# My rats are skittish



## kayla (Jan 6, 2011)

I have been doing the trust thing by giving them treats and they stay around me long enough to eat from my hand but any time I even move slightly or make a noise they freak out and dash away. It's not like I've abused them or anything so I don't get it ??? And they are all like that. Like any time I open the cage door which makes a noise they run and hide. Once I got one out and he was climbing on my arm then all of a sudden he jumped so far onto the floor and was breaking his face trying to get back in the cage! They also don't like me to pick them up, but if I'm supposed to be handling them to make them more friendly and they won't let me then what the heck? haha. I just want good pets/companions, but right now they are just kind of blah.. 
What should I do.


----------



## Meep (Jun 21, 2010)

Just continue to work with them.
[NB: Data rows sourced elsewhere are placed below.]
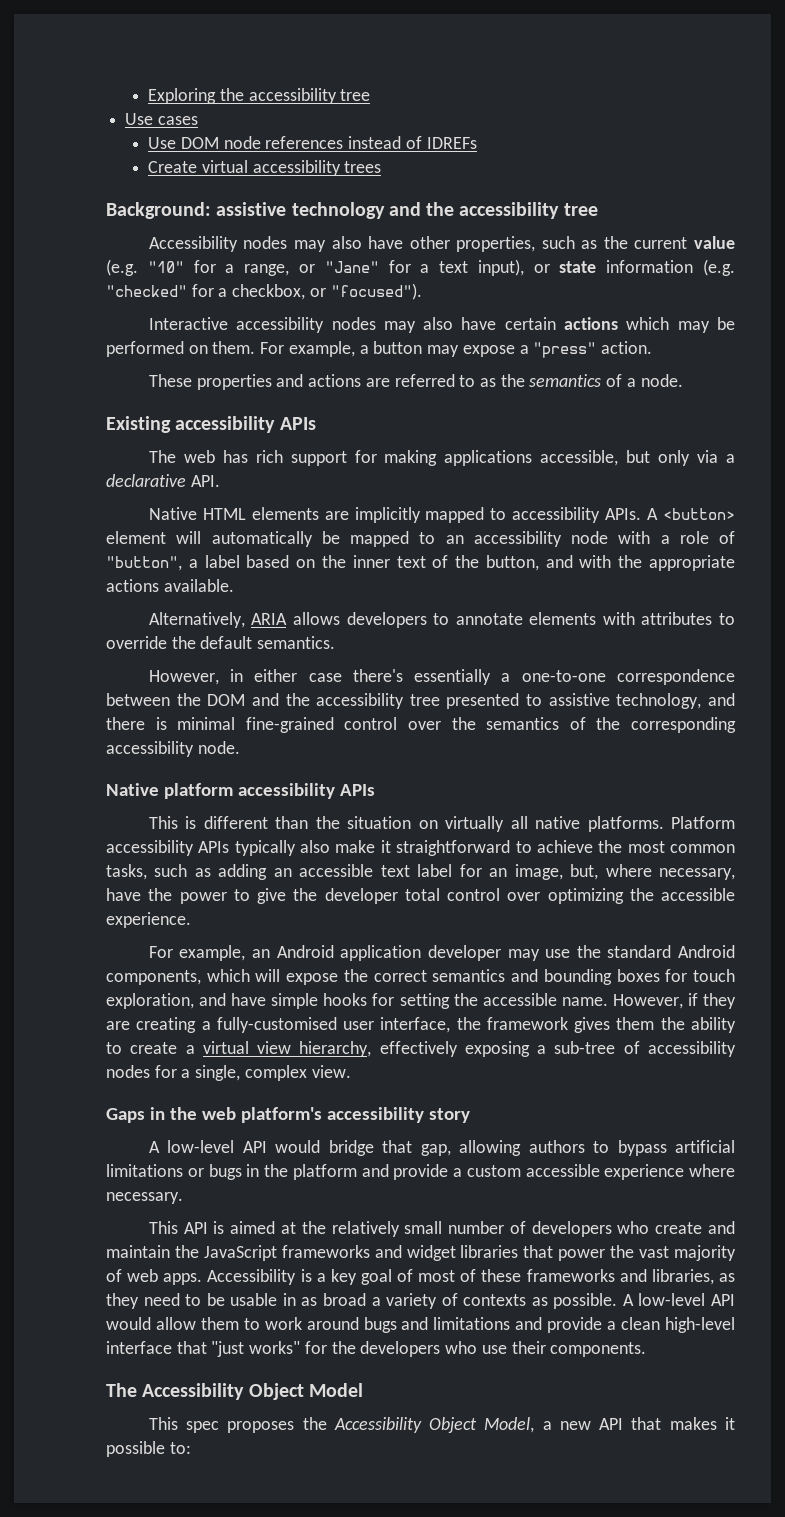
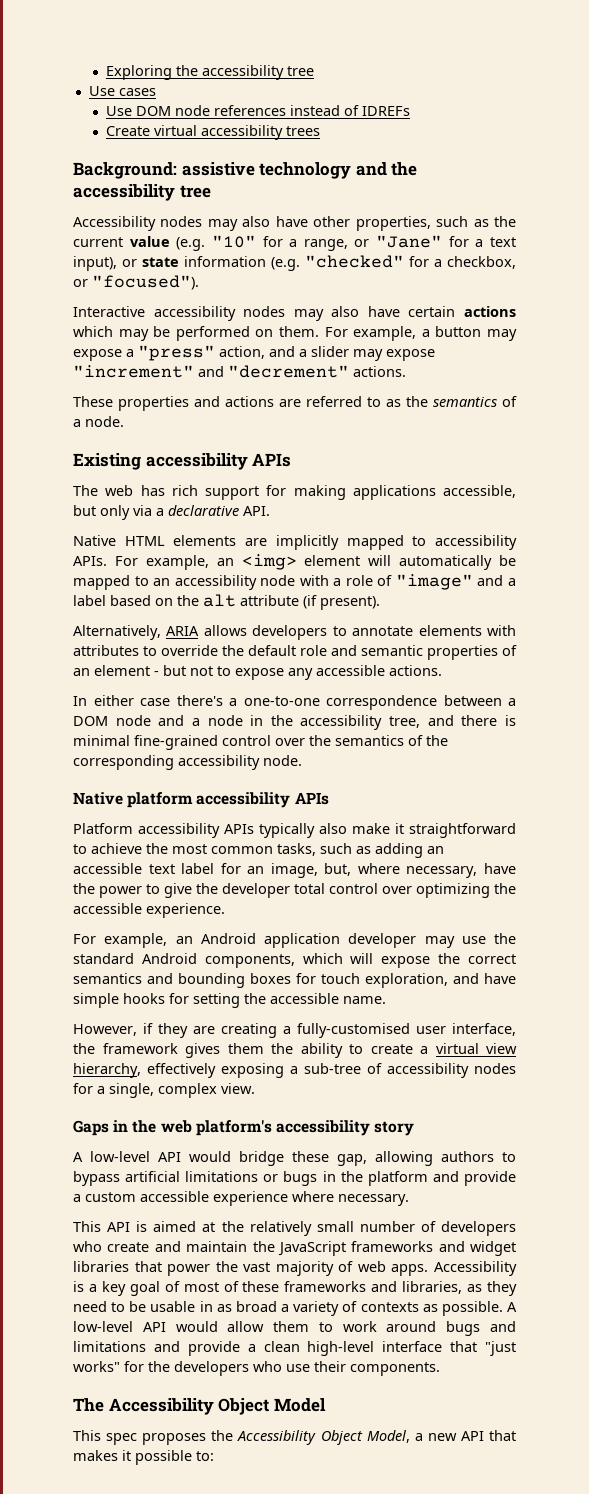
[600,341,652,354] action. -> [219,346,435,361] [73,365,406,378] action, and a slider may expose "increment" and "decrement" actions.
[647,508,735,520] A <button> -> [114,554,297,570] For example, an <img>
[106,556,182,571] "button", -> [395,574,504,590] "image" and
[352,555,735,571] [106,579,234,592] inner text of the button, and with the appropriate actions available. -> [203,594,380,610] alt attribute (if present).
[257,636,336,649] [148,669,244,685] semantics. // However, in -> [300,645,517,660] [73,665,442,680] [73,696,87,706] role and semantic properties of an element - but not to expose any accessible actions. // In
[414,669,492,685] essentially -> (223, 700) none
[176,693,702,709] the DOM and the accessibility tree presented to assistive technology, -> [508,698,516,706] [73,715,421,730] a DOM node and a node in the accessibility tree,
[148,816,664,832] This is different than the situation on virtually all native platforms. -> (329, 798) none
(608, 1001) none -> (386, 1000) //
[382,1140,413,1153] that -> [292,1151,329,1162] these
If you purchased them from a pet shop or a somewhere similar they are most likely going to be afraid of human contact and unfamiliar noises. If you handle them daily and offer them lots of treats they will warm up in no time.
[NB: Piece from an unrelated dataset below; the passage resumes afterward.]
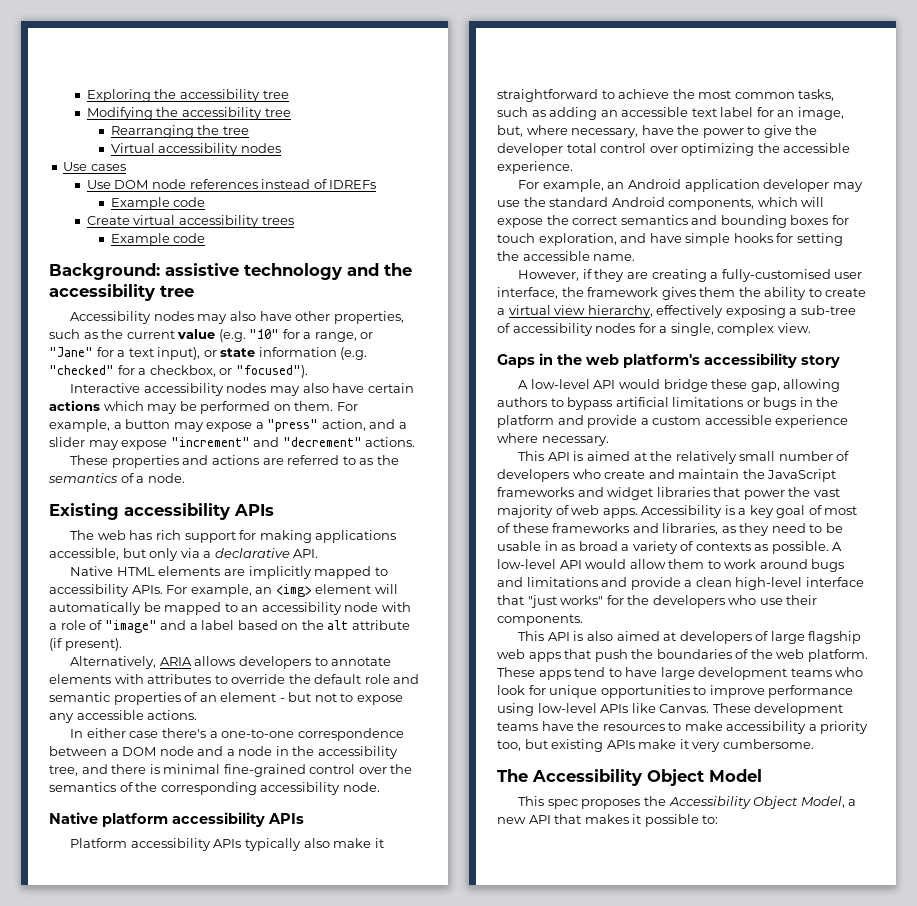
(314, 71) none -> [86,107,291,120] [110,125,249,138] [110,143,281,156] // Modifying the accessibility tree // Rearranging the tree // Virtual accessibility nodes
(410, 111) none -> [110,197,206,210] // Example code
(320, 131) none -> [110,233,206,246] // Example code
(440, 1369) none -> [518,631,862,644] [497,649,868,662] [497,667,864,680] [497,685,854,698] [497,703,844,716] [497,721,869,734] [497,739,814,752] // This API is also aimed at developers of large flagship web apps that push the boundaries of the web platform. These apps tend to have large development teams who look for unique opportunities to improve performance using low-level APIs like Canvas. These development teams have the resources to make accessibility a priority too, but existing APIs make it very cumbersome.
My rats used to scared of human contact and every noise possible, but with lots of handling and experiencing different noises and surroundings they became loving and full of personality.
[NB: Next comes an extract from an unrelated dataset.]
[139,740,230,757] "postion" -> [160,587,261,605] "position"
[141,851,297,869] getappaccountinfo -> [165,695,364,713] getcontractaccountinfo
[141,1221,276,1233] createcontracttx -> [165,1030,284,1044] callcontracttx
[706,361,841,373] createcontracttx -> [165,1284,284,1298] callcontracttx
Try sticking your hand in their cage and letting them sniff you around and take treats from you that way and once they get more comfortable try taking them out and letting them explore things. It may take awhile but soon they will be fearless.


----------



## kayla (Jan 6, 2011)

Okay thanks. I 'll keep trying then. I hope it works cause they're cool, but they just don't trust me yet :-\


----------



## begoodtoanimals (Dec 6, 2007)

it took about two months before my pet store rat was tame and trusting. But you have to work with her every day as often as you can.


----------



## rodentmom (Jun 3, 2007)

I agree. One of mine was skittish and we continued to give treats and have been handling them every day. Now, I can barely get the cage door closed without them jumping onto my sweater!


----------



## kayla (Jan 6, 2011)

haha that's cool you guys. well yeah they seem to be warming up a little bit. slowly but surely haha


----------